She not only de-emphasizes her Jewish identity but during her campaign, she was seen wearing a crucifix.
By Barry Shaw, Israel Institute for Strategic Studies
Mexico voted in a new female Jewish President, but is Claudia Sheinbaum good for Israel?
She celebrates her grandfather, who escaped Lithuania where he was expelled for being “a Jew and a communist.” She praises her mother and father not for raising her as a Jew but for “loving Mexico and its history.”
In November 2023, she married Jesús Tarriba who is not Jewish.
She not only de-emphasizes her Jewish identity, but during her campaign, she was seen wearing a crucifix hanging off a string of Catholic prayer beads.
She is clearly a life-long left-wing Socialist politician and she identifies more with Jews who have been active in political activism than biblical or Israeli Jewish heroes.
In Mexico, 0.1% identify as Jewish.

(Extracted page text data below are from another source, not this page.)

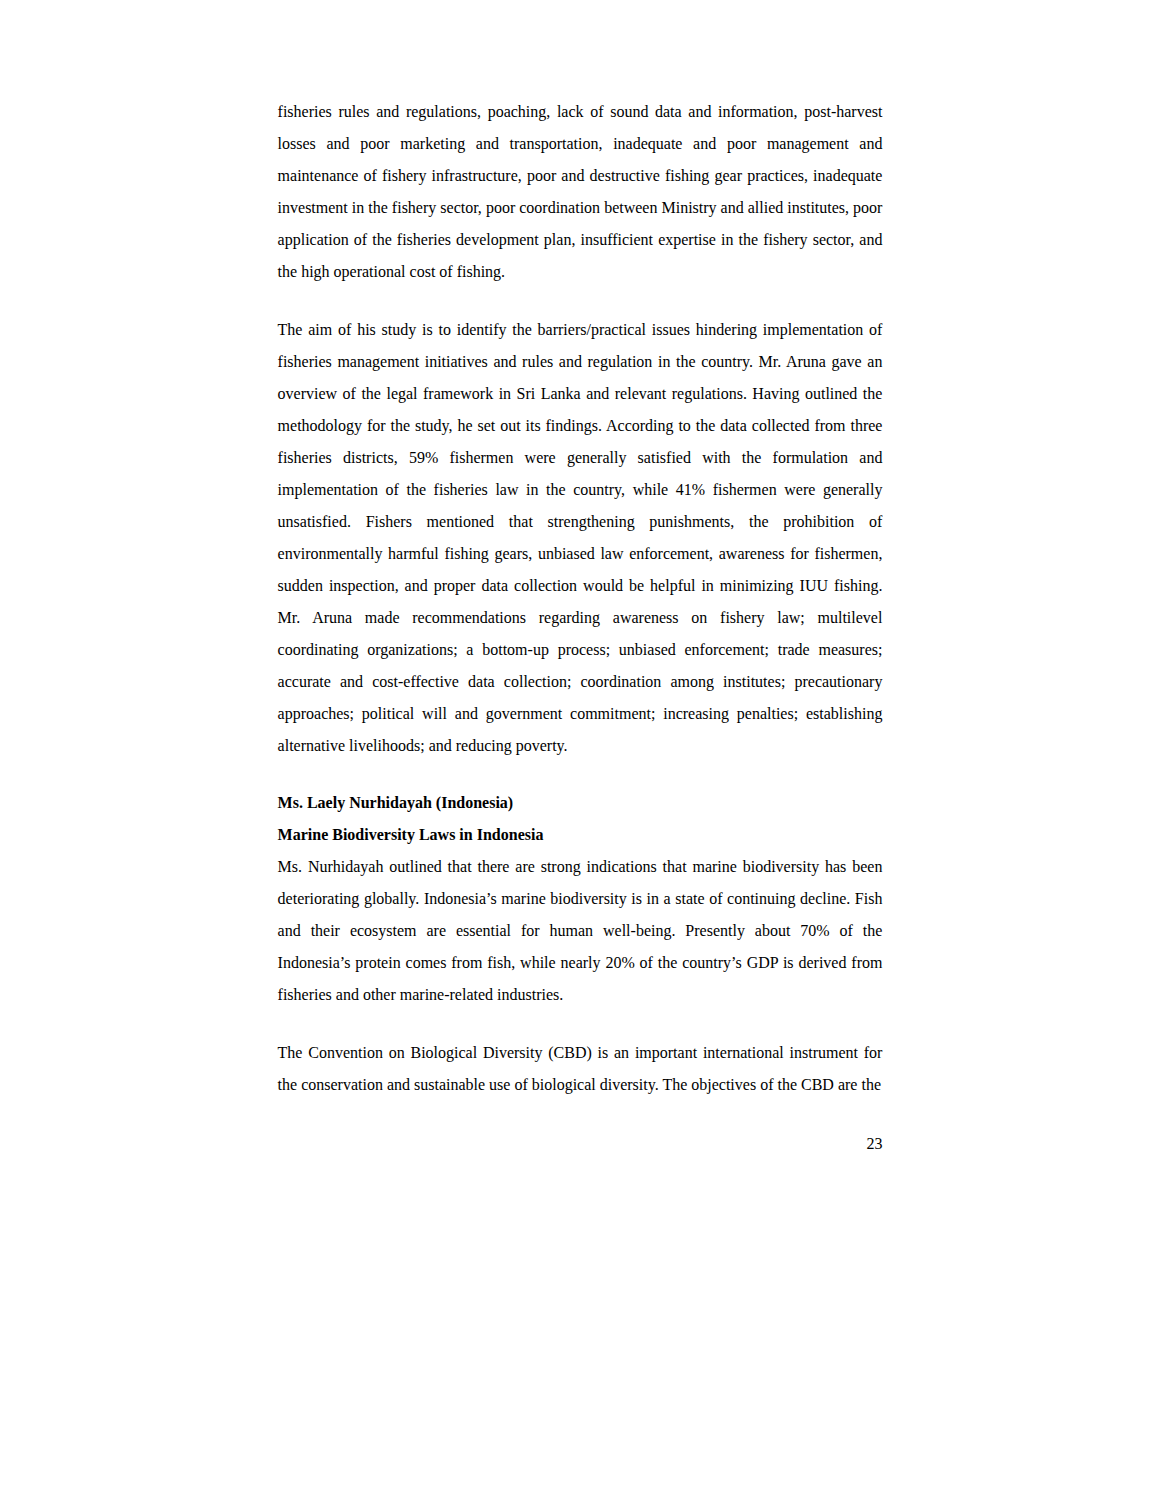fisheries rules and regulations, poaching, lack of sound data and information, post-harvest losses and poor marketing and transportation, inadequate and poor management and maintenance of fishery infrastructure, poor and destructive fishing gear practices, inadequate investment in the fishery sector, poor coordination between Ministry and allied institutes, poor application of the fisheries development plan, insufficient expertise in the fishery sector, and the high operational cost of fishing.
The aim of his study is to identify the barriers/practical issues hindering implementation of fisheries management initiatives and rules and regulation in the country. Mr. Aruna gave an overview of the legal framework in Sri Lanka and relevant regulations. Having outlined the methodology for the study, he set out its findings. According to the data collected from three fisheries districts, 59% fishermen were generally satisfied with the formulation and implementation of the fisheries law in the country, while 41% fishermen were generally unsatisfied. Fishers mentioned that strengthening punishments, the prohibition of environmentally harmful fishing gears, unbiased law enforcement, awareness for fishermen, sudden inspection, and proper data collection would be helpful in minimizing IUU fishing. Mr. Aruna made recommendations regarding awareness on fishery law; multilevel coordinating organizations; a bottom-up process; unbiased enforcement; trade measures; accurate and cost-effective data collection; coordination among institutes; precautionary approaches; political will and government commitment; increasing penalties; establishing alternative livelihoods; and reducing poverty.
Ms. Laely Nurhidayah (Indonesia)
Marine Biodiversity Laws in Indonesia
Ms. Nurhidayah outlined that there are strong indications that marine biodiversity has been deteriorating globally. Indonesia’s marine biodiversity is in a state of continuing decline. Fish and their ecosystem are essential for human well-being. Presently about 70% of the Indonesia’s protein comes from fish, while nearly 20% of the country’s GDP is derived from fisheries and other marine-related industries.
The Convention on Biological Diversity (CBD) is an important international instrument for the conservation and sustainable use of biological diversity. The objectives of the CBD are the
23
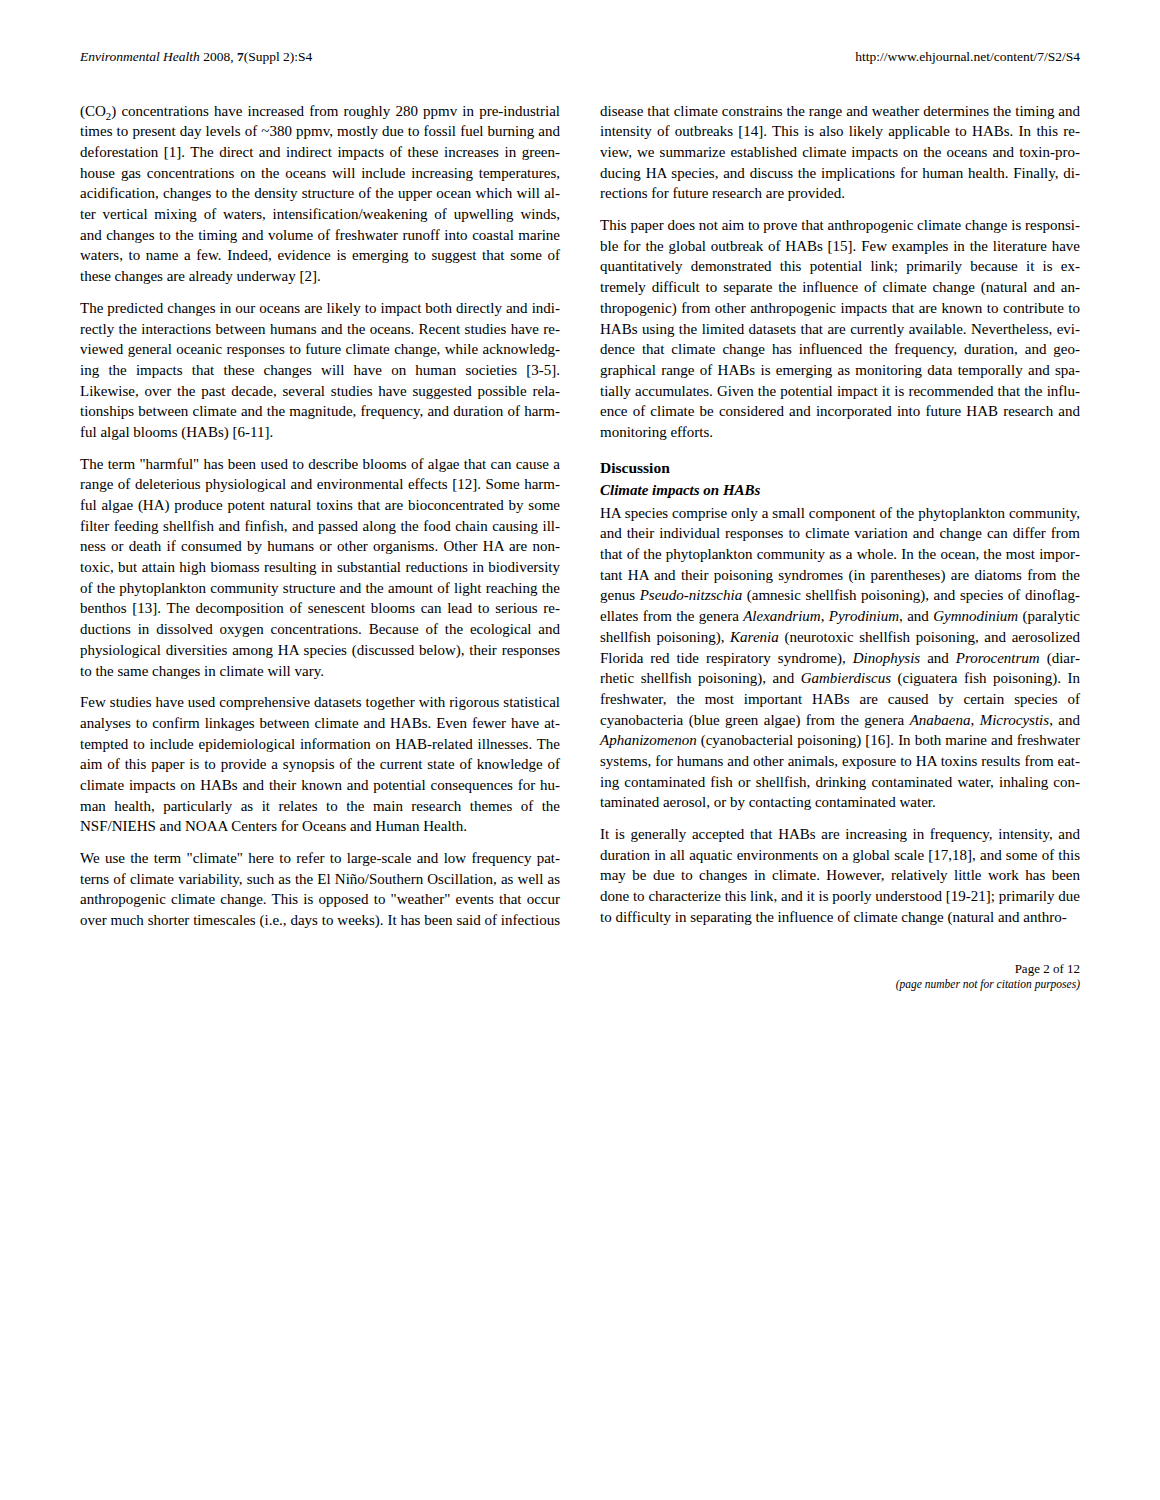Environmental Health 2008, 7(Suppl 2):S4
http://www.ehjournal.net/content/7/S2/S4
(CO2) concentrations have increased from roughly 280 ppmv in pre-industrial times to present day levels of ~380 ppmv, mostly due to fossil fuel burning and deforestation [1]. The direct and indirect impacts of these increases in greenhouse gas concentrations on the oceans will include increasing temperatures, acidification, changes to the density structure of the upper ocean which will alter vertical mixing of waters, intensification/weakening of upwelling winds, and changes to the timing and volume of freshwater runoff into coastal marine waters, to name a few. Indeed, evidence is emerging to suggest that some of these changes are already underway [2].
The predicted changes in our oceans are likely to impact both directly and indirectly the interactions between humans and the oceans. Recent studies have reviewed general oceanic responses to future climate change, while acknowledging the impacts that these changes will have on human societies [3-5]. Likewise, over the past decade, several studies have suggested possible relationships between climate and the magnitude, frequency, and duration of harmful algal blooms (HABs) [6-11].
The term "harmful" has been used to describe blooms of algae that can cause a range of deleterious physiological and environmental effects [12]. Some harmful algae (HA) produce potent natural toxins that are bioconcentrated by some filter feeding shellfish and finfish, and passed along the food chain causing illness or death if consumed by humans or other organisms. Other HA are non-toxic, but attain high biomass resulting in substantial reductions in biodiversity of the phytoplankton community structure and the amount of light reaching the benthos [13]. The decomposition of senescent blooms can lead to serious reductions in dissolved oxygen concentrations. Because of the ecological and physiological diversities among HA species (discussed below), their responses to the same changes in climate will vary.
Few studies have used comprehensive datasets together with rigorous statistical analyses to confirm linkages between climate and HABs. Even fewer have attempted to include epidemiological information on HAB-related illnesses. The aim of this paper is to provide a synopsis of the current state of knowledge of climate impacts on HABs and their known and potential consequences for human health, particularly as it relates to the main research themes of the NSF/NIEHS and NOAA Centers for Oceans and Human Health.
We use the term "climate" here to refer to large-scale and low frequency patterns of climate variability, such as the El Niño/Southern Oscillation, as well as anthropogenic climate change. This is opposed to "weather" events that occur over much shorter timescales (i.e., days to weeks). It has been said of infectious disease that climate constrains the range and weather determines the timing and intensity of outbreaks [14]. This is also likely applicable to HABs. In this review, we summarize established climate impacts on the oceans and toxin-producing HA species, and discuss the implications for human health. Finally, directions for future research are provided.
This paper does not aim to prove that anthropogenic climate change is responsible for the global outbreak of HABs [15]. Few examples in the literature have quantitatively demonstrated this potential link; primarily because it is extremely difficult to separate the influence of climate change (natural and anthropogenic) from other anthropogenic impacts that are known to contribute to HABs using the limited datasets that are currently available. Nevertheless, evidence that climate change has influenced the frequency, duration, and geographical range of HABs is emerging as monitoring data temporally and spatially accumulates. Given the potential impact it is recommended that the influence of climate be considered and incorporated into future HAB research and monitoring efforts.
Discussion
Climate impacts on HABs
HA species comprise only a small component of the phytoplankton community, and their individual responses to climate variation and change can differ from that of the phytoplankton community as a whole. In the ocean, the most important HA and their poisoning syndromes (in parentheses) are diatoms from the genus Pseudo-nitzschia (amnesic shellfish poisoning), and species of dinoflagellates from the genera Alexandrium, Pyrodinium, and Gymnodinium (paralytic shellfish poisoning), Karenia (neurotoxic shellfish poisoning, and aerosolized Florida red tide respiratory syndrome), Dinophysis and Prorocentrum (diarrhetic shellfish poisoning), and Gambierdiscus (ciguatera fish poisoning). In freshwater, the most important HABs are caused by certain species of cyanobacteria (blue green algae) from the genera Anabaena, Microcystis, and Aphanizomenon (cyanobacterial poisoning) [16]. In both marine and freshwater systems, for humans and other animals, exposure to HA toxins results from eating contaminated fish or shellfish, drinking contaminated water, inhaling contaminated aerosol, or by contacting contaminated water.
It is generally accepted that HABs are increasing in frequency, intensity, and duration in all aquatic environments on a global scale [17,18], and some of this may be due to changes in climate. However, relatively little work has been done to characterize this link, and it is poorly understood [19-21]; primarily due to difficulty in separating the influence of climate change (natural and anthro-
Page 2 of 12
(page number not for citation purposes)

Even so, anti-Semitic political rivals have attacked her both as a Jew and as a foreigner.
In Mexico, Sheinbaum wants to be identified for her politics not her ethnicity, So what are her politics, and how does this clash with her ethnicity?
When Israel was forced to wage a previous war against Hamas in 2009, after being under a constant rocket bombardment and terror incursions from Gaza into Israel, Sheinbaum expressed herself in a letter to the editor of La Jornada, a Mexico City newspaper, she said:
“Because of my Jewish origin, because of my love for Mexico and because I feel like a citizen of the world, I share with millions the desire for justice, equality, fraternity and peace, and therefore, I can only see with horror the images of the state bombings”.
“No reason justifies the murder of Palestinian civilians. Nothing, nothing, nothing, can justify the murder of a child.”
She was silent about Israeli children.
Following her election on Monday, several pro-Palestinian activists posted images of Sheinbaum wearing a Palestinian keffiyeh, and posing with an unidentified man wearing a t-shirt that says Palestine.
Israeli opinion is still out on Sheinbaum, but the evidence that Mexico will move closer to Israel under a Jewish president does not look promising.